I.
Só a Antropofagia nos une. Socialmente. Economicamente. Filosoficamente.
Única lei do mundo. Expressão mascarada de todos os individualismos, de todos os coletivismos. De todas as religiões. De todos os tratados de paz.
Tupi, or not tupi that is the question.
Contra as sublimações antagônicas. Trazidas nas caravelas.
Contra a verdade dos povos missionários, definida pela sagacidade de um antropólogo, o Visconde de Cairu: — É mentira muitas vezes repetida.
[...]
Antes dos portugueses descobrirem o Brasil, o Brasil tinha descoberto a felicidade.
Contra o índio de tocheiro. O índio filho de Maria, afilhado de Catarina de Médicis e genro de D. Antônio de Mariz.
A alegria é a prova dos nove.
ANDRADE, Oswald de. Manifesto Antropófago. Oswald de Andrade. São Paulo: Nova Cultura,1988. p.135-138-139.
II.
[...]Peri, de pé, junto de Cecília, parecia querer ainda protegê-la contra a morte inevitável que a ameaçava. Dir-se-ia que o índio esperava algum socorro imprevisto, algum milagre que salvasse sua senhora; e que aguardava o momento de fazer por ela tudo quanto fosse possível ao homem.
D. Antônio, vendo a resolução que se pintava no rosto do selvagem, tornou-se ainda mais pensativo; quando, passado esse momento de reflexão, ergueu a cabeça, seus olhos brilhavam com um raio de esperança.
Atravessou o espaço que o separava de sua filha, e, tomando a mão de Peri, disse-lhe com uma voz profunda e solene:
— Se tu fosses cristão, Peri!...
O índio voltou-se extremamente admirado daquelas palavras.
— Por quê?... perguntou ele.
— Por quê?... disse lentamente o fidalgo.
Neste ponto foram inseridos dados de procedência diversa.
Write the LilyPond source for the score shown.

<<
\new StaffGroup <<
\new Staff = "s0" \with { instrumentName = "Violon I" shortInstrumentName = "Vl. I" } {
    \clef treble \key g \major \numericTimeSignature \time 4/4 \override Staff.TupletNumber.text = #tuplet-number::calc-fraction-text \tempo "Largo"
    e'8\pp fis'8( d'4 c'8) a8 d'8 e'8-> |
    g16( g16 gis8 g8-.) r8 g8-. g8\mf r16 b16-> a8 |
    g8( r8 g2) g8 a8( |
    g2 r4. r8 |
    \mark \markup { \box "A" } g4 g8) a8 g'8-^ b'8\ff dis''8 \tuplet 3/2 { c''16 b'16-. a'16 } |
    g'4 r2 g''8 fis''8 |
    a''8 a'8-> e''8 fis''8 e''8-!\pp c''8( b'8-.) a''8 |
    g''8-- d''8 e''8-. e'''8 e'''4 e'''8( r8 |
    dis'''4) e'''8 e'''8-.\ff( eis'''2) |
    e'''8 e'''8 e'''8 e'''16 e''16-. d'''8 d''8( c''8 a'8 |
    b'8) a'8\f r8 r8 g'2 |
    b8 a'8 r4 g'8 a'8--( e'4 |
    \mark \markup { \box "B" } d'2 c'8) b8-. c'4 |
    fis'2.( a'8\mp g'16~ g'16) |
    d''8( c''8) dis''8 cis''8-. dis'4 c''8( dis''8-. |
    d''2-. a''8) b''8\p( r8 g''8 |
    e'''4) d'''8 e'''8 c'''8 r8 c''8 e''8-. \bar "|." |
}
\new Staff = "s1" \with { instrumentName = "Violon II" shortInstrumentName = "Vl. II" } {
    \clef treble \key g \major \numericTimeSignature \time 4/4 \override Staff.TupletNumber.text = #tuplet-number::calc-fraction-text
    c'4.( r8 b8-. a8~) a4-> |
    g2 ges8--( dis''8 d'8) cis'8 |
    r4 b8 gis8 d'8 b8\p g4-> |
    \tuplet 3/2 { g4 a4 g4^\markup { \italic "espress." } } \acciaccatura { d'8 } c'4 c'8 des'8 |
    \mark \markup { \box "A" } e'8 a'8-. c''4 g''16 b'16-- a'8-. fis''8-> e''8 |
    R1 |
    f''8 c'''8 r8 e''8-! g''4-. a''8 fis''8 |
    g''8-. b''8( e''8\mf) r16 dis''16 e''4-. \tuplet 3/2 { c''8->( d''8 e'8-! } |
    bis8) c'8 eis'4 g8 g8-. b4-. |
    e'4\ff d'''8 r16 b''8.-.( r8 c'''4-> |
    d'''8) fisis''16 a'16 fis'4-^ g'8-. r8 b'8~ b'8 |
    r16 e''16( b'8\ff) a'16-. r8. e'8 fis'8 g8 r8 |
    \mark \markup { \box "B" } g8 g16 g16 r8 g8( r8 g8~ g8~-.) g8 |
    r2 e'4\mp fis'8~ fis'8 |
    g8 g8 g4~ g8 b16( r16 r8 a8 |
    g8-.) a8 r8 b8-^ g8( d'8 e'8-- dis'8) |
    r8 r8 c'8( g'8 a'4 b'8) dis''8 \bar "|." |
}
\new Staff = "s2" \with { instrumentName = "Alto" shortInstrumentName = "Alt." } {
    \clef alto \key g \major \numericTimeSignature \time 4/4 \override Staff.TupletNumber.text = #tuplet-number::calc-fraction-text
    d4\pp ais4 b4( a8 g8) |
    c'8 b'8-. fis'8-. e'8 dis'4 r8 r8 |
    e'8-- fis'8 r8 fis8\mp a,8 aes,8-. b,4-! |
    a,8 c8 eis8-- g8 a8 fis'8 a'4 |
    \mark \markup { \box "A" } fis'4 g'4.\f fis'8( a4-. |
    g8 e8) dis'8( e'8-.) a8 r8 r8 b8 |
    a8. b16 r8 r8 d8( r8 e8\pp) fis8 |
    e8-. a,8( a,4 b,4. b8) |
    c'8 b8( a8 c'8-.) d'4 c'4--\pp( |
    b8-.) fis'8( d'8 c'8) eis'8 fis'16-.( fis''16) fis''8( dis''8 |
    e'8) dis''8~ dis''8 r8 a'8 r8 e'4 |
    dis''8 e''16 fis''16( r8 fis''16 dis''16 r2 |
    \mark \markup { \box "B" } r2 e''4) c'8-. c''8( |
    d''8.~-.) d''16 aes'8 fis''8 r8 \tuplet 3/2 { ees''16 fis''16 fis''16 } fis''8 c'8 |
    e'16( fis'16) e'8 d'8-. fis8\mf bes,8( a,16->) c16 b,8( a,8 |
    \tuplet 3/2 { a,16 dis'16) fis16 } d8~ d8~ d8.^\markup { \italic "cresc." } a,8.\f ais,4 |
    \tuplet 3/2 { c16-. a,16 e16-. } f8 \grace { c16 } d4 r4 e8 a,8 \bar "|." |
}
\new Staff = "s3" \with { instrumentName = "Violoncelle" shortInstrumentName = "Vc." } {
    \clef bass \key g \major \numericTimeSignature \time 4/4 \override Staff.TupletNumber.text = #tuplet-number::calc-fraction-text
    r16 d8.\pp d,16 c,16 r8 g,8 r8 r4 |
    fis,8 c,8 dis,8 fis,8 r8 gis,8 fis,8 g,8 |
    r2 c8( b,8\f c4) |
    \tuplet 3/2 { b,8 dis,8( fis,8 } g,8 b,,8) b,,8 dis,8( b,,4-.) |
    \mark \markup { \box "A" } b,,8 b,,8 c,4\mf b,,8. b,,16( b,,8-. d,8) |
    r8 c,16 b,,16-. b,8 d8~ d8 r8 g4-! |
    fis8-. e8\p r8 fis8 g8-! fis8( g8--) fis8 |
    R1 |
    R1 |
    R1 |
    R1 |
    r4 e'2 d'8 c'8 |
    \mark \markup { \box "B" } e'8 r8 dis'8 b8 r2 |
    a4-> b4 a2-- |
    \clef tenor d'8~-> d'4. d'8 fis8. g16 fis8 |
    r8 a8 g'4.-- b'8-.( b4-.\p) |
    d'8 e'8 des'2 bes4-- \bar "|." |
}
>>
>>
Porque se tu fosses cristão, eu te confiaria a salvação de minha Cecília, e estou convencido de que a levarias ao Rio de Janeiro, à minha irmã.
O rosto do selvagem iluminou-se; seu peito arquejou de felicidade; seus lábios trêmulos mal podiam articular o turbilhão de palavras que lhe vinham do íntimo da alma.
— Peri quer ser cristão! exclamou ele.
D. Antônio lançou-lhe um olhar úmido de reconhecimento.
— A nossa religião permite, disse o fidalgo, que na hora extrema todo o homem possa dar o batismo. Nós estamos com o pé sobre o túmulo. Ajoelha, Peri!
O índio caiu aos pés do velho cavalheiro, que impôs-lhe as mãos sobre a cabeça.
— Sê cristão! Dou-te o meu nome.
Peri beijou a cruz da espada que o fidalgo lhe apresentou, e ergueu-se altivo e sobranceiro, pronto a afrontar todos os perigos para salvar sua senhora.
ALENCAR, José de. O guarani. 7.ed. São Paulo: Ática, 1978. p. 201-202. (Série Bom Livro).
Comparando-se os textos I e II, é correto afirmar:
Ambos revelam um ideal de brasilidade ligado à herança colonial.
Os dois textos expressam o papel positivo do colonizador na definição do ser brasileiro.
Tanto no texto I quanto no texto II, há a rejeição dos valores patriarcais e a defesa da contribuição da mulher na vida social.
No texto I, ironiza-se a figura do índio descaracterizado e, no II, exalta-se o índio insubmisso a valores alheios à sua cultura.
O texto I revela uma visão crítica acerca do processo de construção da identidade cultural brasileira, enquanto o II exemplifica a proposta romântica de valorização do elemento indígena, idealizado segundo valores do passado europeu.